Una mappa del tesoro per limitare i costi

Non è soltanto l’alto numero di meteoriti caduti in Antartide a renderli interessanti per la ricerca spaziale, ma anche il loro stato incontaminato.

“Quando i meteoriti cadono sulla superficie della calotta glaciale antartica, rimangono in genere intrappolati nell’area di accumulo coperta di neve della calotta glaciale, che copre il 98% del continente – viene riportato nel paper – . Durante il processo in cui la neve si accumula, si compatta e si trasforma in ghiaccio, i meteoriti vengono incorporati nella calotta glaciale. Vengono quindi trasportati insieme al ghiaccio che scorre sotto la spinta delle forze gravitazionali verso i margini del continente. Sebbene la maggior parte dei meteoriti finisca nell’oceano, una piccola parte viene riportata sulla superficie della calotta glaciale in alcune aree di ghiaccio blu (BIA).”

In queste aree l’ablazione annuale supera l’accumulo, per cui se il ghiaccio contiene meteoriti, questi prima o poi verranno alla luce, a seguito della sublimazione progressiva del ghiaccio e risulteranno ben evidenti a contrasto con il blu del ghiaccio sottostante. Se un meteorite cade su un BIA, inoltre, non essendoci accumulo di neve, resterà in superficie. “Pertanto, se il flusso del ghiaccio e le impostazioni geografiche e climatologiche specifiche si combinano favorevolmente, una BIA può fungere da zona di arenamento di meteoriti (MSZ).”

La metodologia seguita di norma per la ricerca di potenziali MSZ si basa su analisi visiva dei dati di telerilevamento raccolti in corrispondenza delle BIA, seguiti da esplorazioni delle zone X in motoslitta o elicottero, per verificare la presenza di meteoriti. Ne deriva che la scoperta dei preziosi frammenti extraterrestri dipenda dalla competenza di chi analizza le mappe e le immagini e da costose missioni sul campo.

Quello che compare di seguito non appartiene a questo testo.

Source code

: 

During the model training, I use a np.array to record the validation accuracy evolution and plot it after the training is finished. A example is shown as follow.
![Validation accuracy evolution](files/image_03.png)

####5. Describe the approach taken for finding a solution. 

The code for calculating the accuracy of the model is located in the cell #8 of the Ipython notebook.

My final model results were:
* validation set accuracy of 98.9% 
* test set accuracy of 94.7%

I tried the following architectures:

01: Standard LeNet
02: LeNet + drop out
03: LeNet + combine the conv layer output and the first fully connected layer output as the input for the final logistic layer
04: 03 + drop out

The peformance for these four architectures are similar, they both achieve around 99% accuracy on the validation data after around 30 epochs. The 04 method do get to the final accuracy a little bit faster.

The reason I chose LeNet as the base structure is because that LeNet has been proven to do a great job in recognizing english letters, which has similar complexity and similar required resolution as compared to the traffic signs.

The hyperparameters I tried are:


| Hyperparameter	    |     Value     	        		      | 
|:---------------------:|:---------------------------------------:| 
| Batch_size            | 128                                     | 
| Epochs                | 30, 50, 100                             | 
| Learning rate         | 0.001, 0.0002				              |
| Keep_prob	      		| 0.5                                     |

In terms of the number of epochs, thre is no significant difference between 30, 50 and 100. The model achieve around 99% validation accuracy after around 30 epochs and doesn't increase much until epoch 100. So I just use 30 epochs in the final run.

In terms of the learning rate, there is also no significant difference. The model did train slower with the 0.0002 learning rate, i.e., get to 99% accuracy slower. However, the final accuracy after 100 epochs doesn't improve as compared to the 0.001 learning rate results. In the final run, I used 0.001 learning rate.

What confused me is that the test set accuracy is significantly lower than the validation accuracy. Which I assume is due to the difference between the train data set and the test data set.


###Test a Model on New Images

Proprio a causa dell’elevato peso del fattore umano in tale modalità di ricerca, è molto probabile che le principali MSZ debbano ancora essere scoperte. Il team belga-olandese ha dunque optato per una strategia altamente innovativa e low cost per concentrare energie e finanze in ricerche mirate.

Come identificare un MSZ

Gli MSZ sono noti per 3 caratteristiche principali:

  • la presenza di ghiaccio blu;
  • superficie in condizioni di freddo tali da favorire la perdita di massa per sublimazione più che per scioglimento del ghiaccio;
  • basse se non bassissime velocità di scorrimento del ghiaccio per la presenza di barriere al di sotto della superficie.

Per identificare le aree potenzialmente riconoscibili come MSZ, i ricercatori hanno puntato su 4 parametri, valutati su scala continentale, da incrociare tra loro per elaborare la probabilità che in una determinata area si possa trovare un MSZ:

  • la presenza di ghiaccio blu;
  • la temperatura superficiale;
  • la pendenza della superficie;
  • la velocità superficiale.

Senza scendere nel dettaglio della metodologia di machine learning utilizzata, arriviamo ai risultati: secondo il modello elaborato vi sarebbero sulla superficie della calotta glaciale tra i 340.000 e i 900.000 meteoriti. Ne consegue che attualmente ne sia stata recuperata una percentuale molto bassa, che oscilla tra 5 e 13%. Le future missioni di recupero dei frammenti spaziali potranno trovare nella mappa del tesoro elaborata un grande alleato, che potrà consentire la raccolta di un ampio quantitativo di meteoriti, tra cui ci si aspetta di trovare delle tipologie rare, come Angriti, Brachiniti e rocce marziane.

“La raccolta di questo materiale unico e ben preservato – concludono i ricercatori – consentirà di incrementare le nostre conoscenze sul Sistema solare.”